* **Extrait de page**

Il y a quelque chose de pressant, d'ininterrompu, de suivi dans le travail, qu'on ne trouve point dans le jeu, ni dans les œuvres de loisir. Et cette sévère loi du travail nous fait sentir une double contrainte. La nécessité extérieure nous tient. Les choses nous usent, nous détruisent et même nous conservent sans nous demander permission et sans le moindre égard.

Soleil, pluie, vent, inondation, donnent perpétuellement assaut. Le blé pousse selon la saison, non selon nos désirs. Ainsi nous courons toujours, et nous ne cessons jamais d'obéir.
Tous les hommes vont à une tâche, prévue ou non, mais qui n'attend jamais. Nul ne peut dire, au commencement de la journée, ce qui sera le plus pressant avant le soir, moisson, éboulement, incendie ou cyclone. Mais autre chose encore nous presse, et gouverne tous nos mouvements, c'est que le jeu des échanges et de la coopération fait que tout travail dépend d'un travail, et que l'homme attend l'homme. Faute de cueillir mes fruits lorsqu'ils sont mûrs, je les perds. Faute de livrer au jour convenu cet habit que j'ai promis, je ne puis plus compter sur le pain, sur la viande, sur le charbon qu'on m'a promis. Telle est donc la double nécessité qui règle tout travail. L'homme est ainsi tenu de deux manières.

* **Liste des enregistrements**
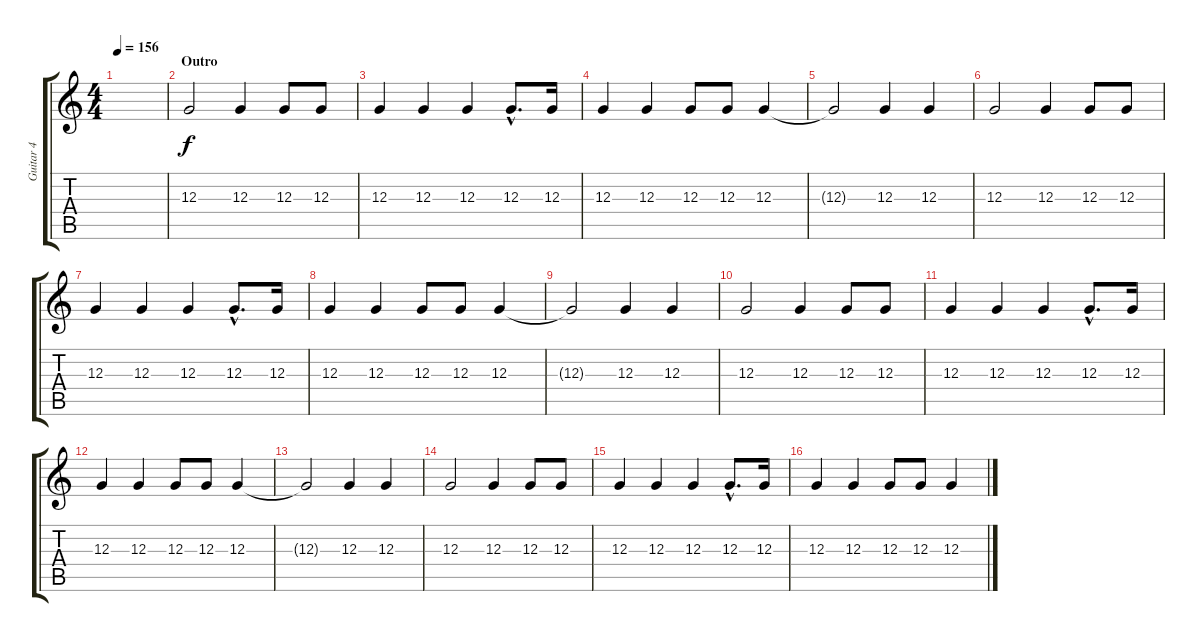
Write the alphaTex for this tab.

\track ("Guitar 4" "Guitar 4") {instrument glockenspiel}
\staff {score tabs}
\tuning (E4 B3 G3 D3 A2 E2) {hide}
\ts (4 4)
\tempo 156
\clef g2
\ks c
|
\section ("" "Outro")
12.3.2 12.3.4 12.3.8 12.3.8 |
12.3.4 12.3.4 12.3.4 12.3{hac}.8{d} 12.3.16 |
12.3.4 12.3.4 12.3.8 12.3.8 12.3.4 |
12.3{t}.2 12.3.4 12.3.4 |
12.3.2 12.3.4 12.3.8 12.3.8 |
12.3.4 12.3.4 12.3.4 12.3{hac}.8{d} 12.3.16 |
12.3.4 12.3.4 12.3.8 12.3.8 12.3.4 |
12.3{t}.2 12.3.4 12.3.4 |
12.3.2 12.3.4 12.3.8 12.3.8 |
12.3.4 12.3.4 12.3.4 12.3{hac}.8{d} 12.3.16 |
12.3.4 12.3.4 12.3.8 12.3.8 12.3.4 |
12.3{t}.2 12.3.4 12.3.4 |
12.3.2 12.3.4 12.3.8 12.3.8 |
12.3.4 12.3.4 12.3.4 12.3{hac}.8{d} 12.3.16 |
12.3.4 12.3.4 12.3.8 12.3.8 12.3.4
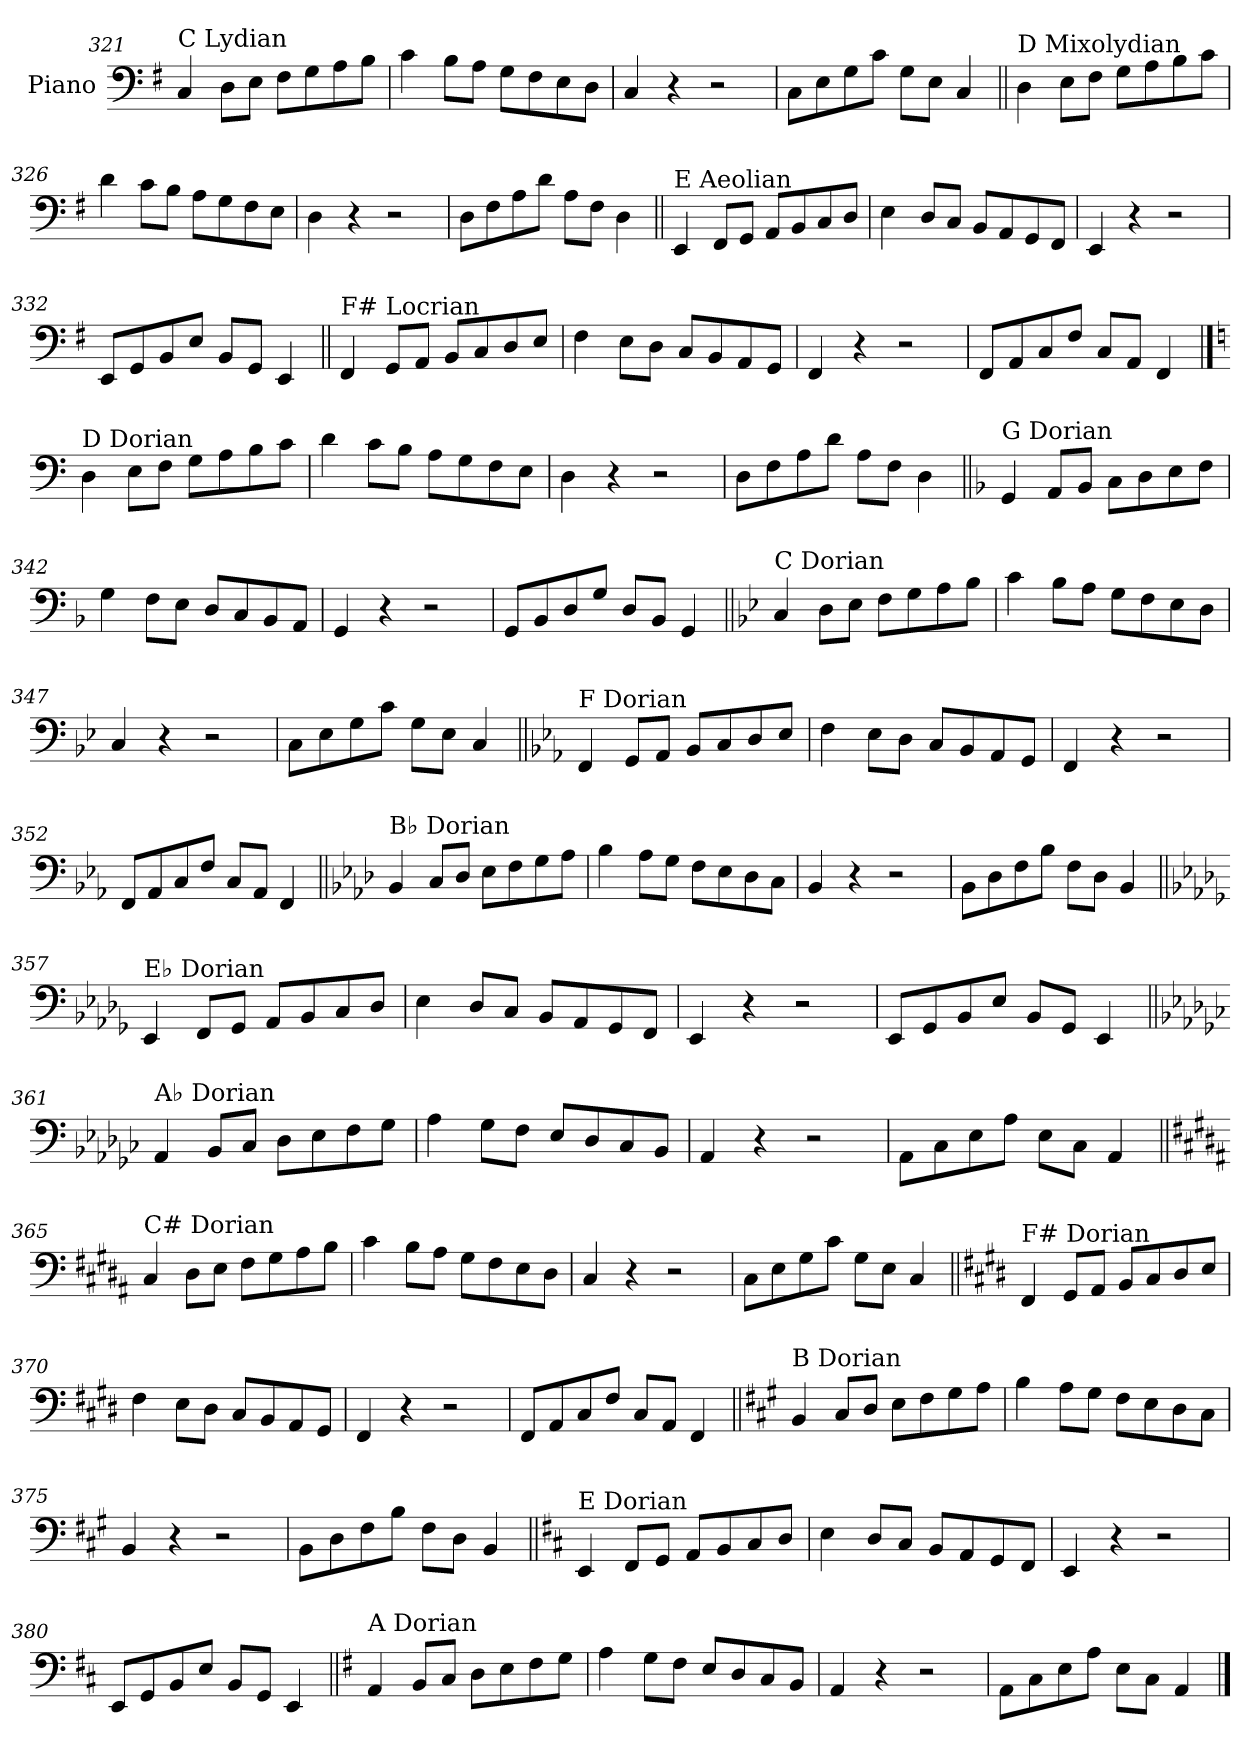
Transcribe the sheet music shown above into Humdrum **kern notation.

**kern
*part1
*staff1
*I"Piano
*I'Pno.
!!LO:LB:g=z
*clefF4
*k[f#]
=321
!LO:TX:a:t=C Lydian
4C/
8D\L
8E\J
8F#\L
8G\
8A\
8B\J
=322
4c\
8B\L
8A\J
8G\L
8F#\
8E\
8D\J
=323
4C/
4r
2r
=324
8C\L
8E\
8G\
8c\J
8G\L
8E\J
4C/
!!LO:LB:g=z
=325||
!LO:TX:a:t=D Mixolydian
4D\
8E\L
8F#\J
8G\L
8A\
8B\
8c\J
=326
4d\
8c\L
8B\J
8A\L
8G\
8F#\
8E\J
=327
4D\
4r
2r
=328
8D\L
8F#\
8A\
8d\J
8A\L
8F#\J
4D\
!!LO:LB:g=z
=329||
!LO:TX:a:t=E Aeolian
4EE/
8FF#/L
8GG/J
8AA/L
8BB/
8C/
8D/J
=330
4E\
8D/L
8C/J
8BB/L
8AA/
8GG/
8FF#/J
=331
4EE/
4r
2r
=332
8EE/L
8GG/
8BB/
8E/J
8BB/L
8GG/J
4EE/
!!LO:LB:g=z
=333||
!LO:TX:a:t=F# Locrian
4FF#/
8GG/L
8AA/J
8BB/L
8C/
8D/
8E/J
=334
4F#\
8E\L
8D\J
8C/L
8BB/
8AA/
8GG/J
=335
4FF#/
4r
2r
=336
8FF#/L
8AA/
8C/
8F#/J
8C/L
8AA/J
4FF#/
!!LO:PB:g=z
==337
*k[]
!LO:TX:a:t=D Dorian
4D\
8E\L
8F\J
8G\L
8A\
8B\
8c\J
=338
4d\
8c\L
8B\J
8A\L
8G\
8F\
8E\J
=339
4D\
4r
2r
=340
8D\L
8F\
8A\
8d\J
8A\L
8F\J
4D\
!!LO:LB:g=z
=341||
*k[b-]
!LO:TX:a:t=G Dorian
4GG/
8AA/L
8BB-/J
8C\L
8D\
8E\
8F\J
=342
4G\
8F\L
8E\J
8D/L
8C/
8BB-/
8AA/J
=343
4GG/
4r
2r
=344
8GG/L
8BB-/
8D/
8G/J
8D/L
8BB-/J
4GG/
!!LO:LB:g=z
=345||
*k[b-e-]
!LO:TX:a:t=C Dorian
4C/
8D\L
8E-\J
8F\L
8G\
8A\
8B-\J
=346
4c\
8B-\L
8A\J
8G\L
8F\
8E-\
8D\J
=347
4C/
4r
2r
=348
8C\L
8E-\
8G\
8c\J
8G\L
8E-\J
4C/
!!LO:LB:g=z
=349||
*k[b-e-a-]
!LO:TX:a:t=F Dorian
4FF/
8GG/L
8AA-/J
8BB-/L
8C/
8D/
8E-/J
=350
4F\
8E-\L
8D\J
8C/L
8BB-/
8AA-/
8GG/J
=351
4FF/
4r
2r
=352
8FF/L
8AA-/
8C/
8F/J
8C/L
8AA-/J
4FF/
!!LO:LB:g=z
=353||
*k[b-e-a-d-]
!LO:TX:a:t=B♭ Dorian
4BB-/
8C/L
8D-/J
8E-\L
8F\
8G\
8A-\J
=354
4B-\
8A-\L
8G\J
8F\L
8E-\
8D-\
8C\J
=355
4BB-/
4r
2r
=356
8BB-\L
8D-\
8F\
8B-\J
8F\L
8D-\J
4BB-/
!!LO:LB:g=z
=357||
*k[b-e-a-d-g-]
!LO:TX:a:t=E♭ Dorian
4EE-/
8FF/L
8GG-/J
8AA-/L
8BB-/
8C/
8D-/J
=358
4E-\
8D-/L
8C/J
8BB-/L
8AA-/
8GG-/
8FF/J
=359
4EE-/
4r
2r
=360
8EE-/L
8GG-/
8BB-/
8E-/J
8BB-/L
8GG-/J
4EE-/
!!LO:LB:g=z
=361||
*k[b-e-a-d-g-c-]
!LO:TX:a:t=A♭ Dorian
4AA-/
8BB-/L
8C-/J
8D-\L
8E-\
8F\
8G-\J
=362
4A-\
8G-\L
8F\J
8E-/L
8D-/
8C-/
8BB-/J
=363
4AA-/
4r
2r
=364
8AA-\L
8C-\
8E-\
8A-\J
8E-\L
8C-\J
4AA-/
!!LO:LB:g=z
=365||
*k[f#c#g#d#a#]
!LO:TX:a:t=C# Dorian
4C#/
8D#\L
8E\J
8F#\L
8G#\
8A#\
8B\J
=366
4c#\
8B\L
8A#\J
8G#\L
8F#\
8E\
8D#\J
=367
4C#/
4r
2r
=368
8C#\L
8E\
8G#\
8c#\J
8G#\L
8E\J
4C#/
!!LO:LB:g=z
=369||
*k[f#c#g#d#]
!LO:TX:a:t=F# Dorian
4FF#/
8GG#/L
8AA/J
8BB/L
8C#/
8D#/
8E/J
=370
4F#\
8E\L
8D#\J
8C#/L
8BB/
8AA/
8GG#/J
=371
4FF#/
4r
2r
=372
8FF#/L
8AA/
8C#/
8F#/J
8C#/L
8AA/J
4FF#/
!!LO:LB:g=z
=373||
*k[f#c#g#]
!LO:TX:a:t=B Dorian
4BB/
8C#/L
8D/J
8E\L
8F#\
8G#\
8A\J
=374
4B\
8A\L
8G#\J
8F#\L
8E\
8D\
8C#\J
=375
4BB/
4r
2r
=376
8BB\L
8D\
8F#\
8B\J
8F#\L
8D\J
4BB/
!!LO:LB:g=z
=377||
*k[f#c#]
!LO:TX:a:t=E Dorian
4EE/
8FF#/L
8GG/J
8AA/L
8BB/
8C#/
8D/J
=378
4E\
8D/L
8C#/J
8BB/L
8AA/
8GG/
8FF#/J
=379
4EE/
4r
2r
=380
8EE/L
8GG/
8BB/
8E/J
8BB/L
8GG/J
4EE/
!!LO:LB:g=z
=381||
*k[f#]
!LO:TX:a:t=A Dorian
4AA/
8BB/L
8C/J
8D\L
8E\
8F#\
8G\J
=382
4A\
8G\L
8F#\J
8E/L
8D/
8C/
8BB/J
=383
4AA/
4r
2r
=384
8AA\L
8C\
8E\
8A\J
8E\L
8C\J
4AA/
==
*-
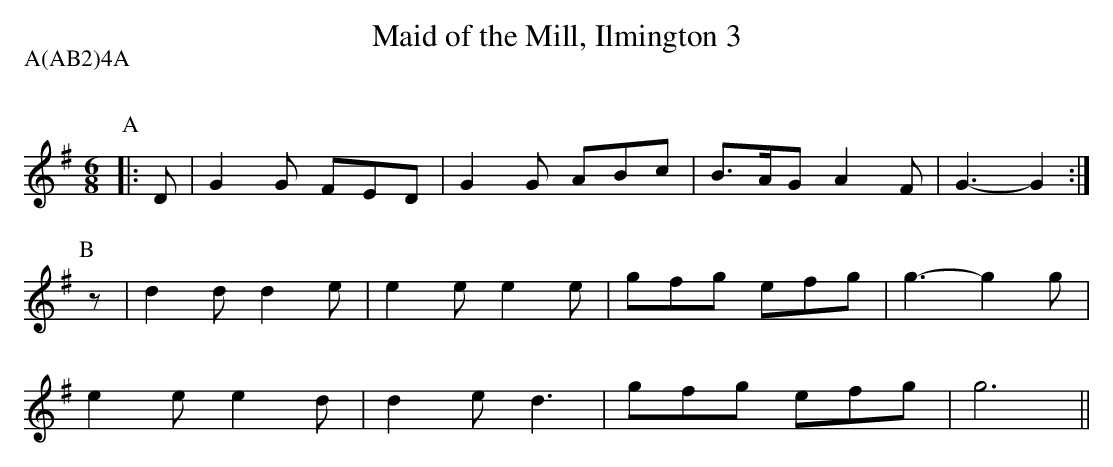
X:1
T:Maid of the Mill, Ilmington 3
Q:120
M:6/8
L:1/8
P:A(AB2)4A
K:G
P:A
|:D|G2G FED|G2G ABc|B>AG A2F|G3-G2:|
P:B
z|d2d d2e|e2e e2e|gfg  efg|g3-g2g|
e2e e2d|d2e d3 |gfg  efg|g6   ||
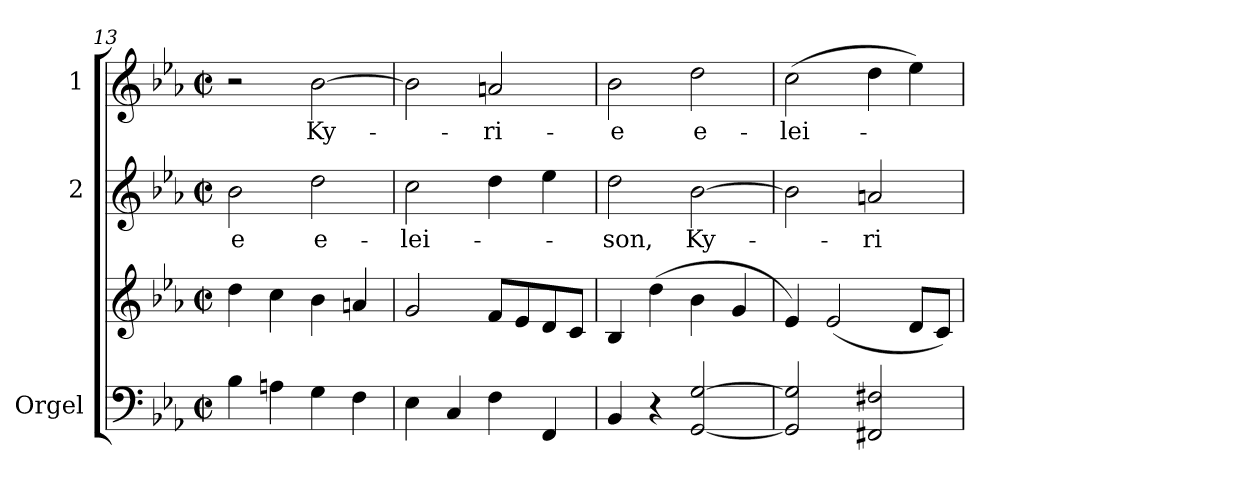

* **Exercices à faire**
a – Recopiez sans rien changer le passage de l'extrait sur le travail qui va de « Tous les hommes » à « de deux manières. », ces deux passages compris.
b – Traduisez en anglais cette phrase de l'extrait sur le travail : « Le blé pousse selon la saison, non selon nos désirs. »
Servez-vous uniquement de l'extrait sur le travail.

* **Résultats de l'exercice**
a –
Tous les hommes vont à une tâche, prévue ou non, mais qui n'attend jamais. Nul ne peut dire, au commencement de la journée, ce qui sera le plus pressant avant le soir, moisson, éboulement, incendie ou cyclone. Mais autre chose encore nous presse, et gouverne tous nos mouvements, c'est que le jeu des échanges et de la coopération fait que tout travail dépend d'un travail, et que l'homme attend l'homme. Faute de cueillir mes fruits lorsqu'ils sont mûrs, je les perds. Faute de livrer au jour convenu cet habit que j'ai promis, je ne puis plus compter sur le pain, sur la viande, sur le charbon qu'on m'a promis. Telle est donc la double nécessité qui règle tout travail. L'homme est ainsi tenu de deux manières.

b – Wheat grows according to the season, not according to our wishes.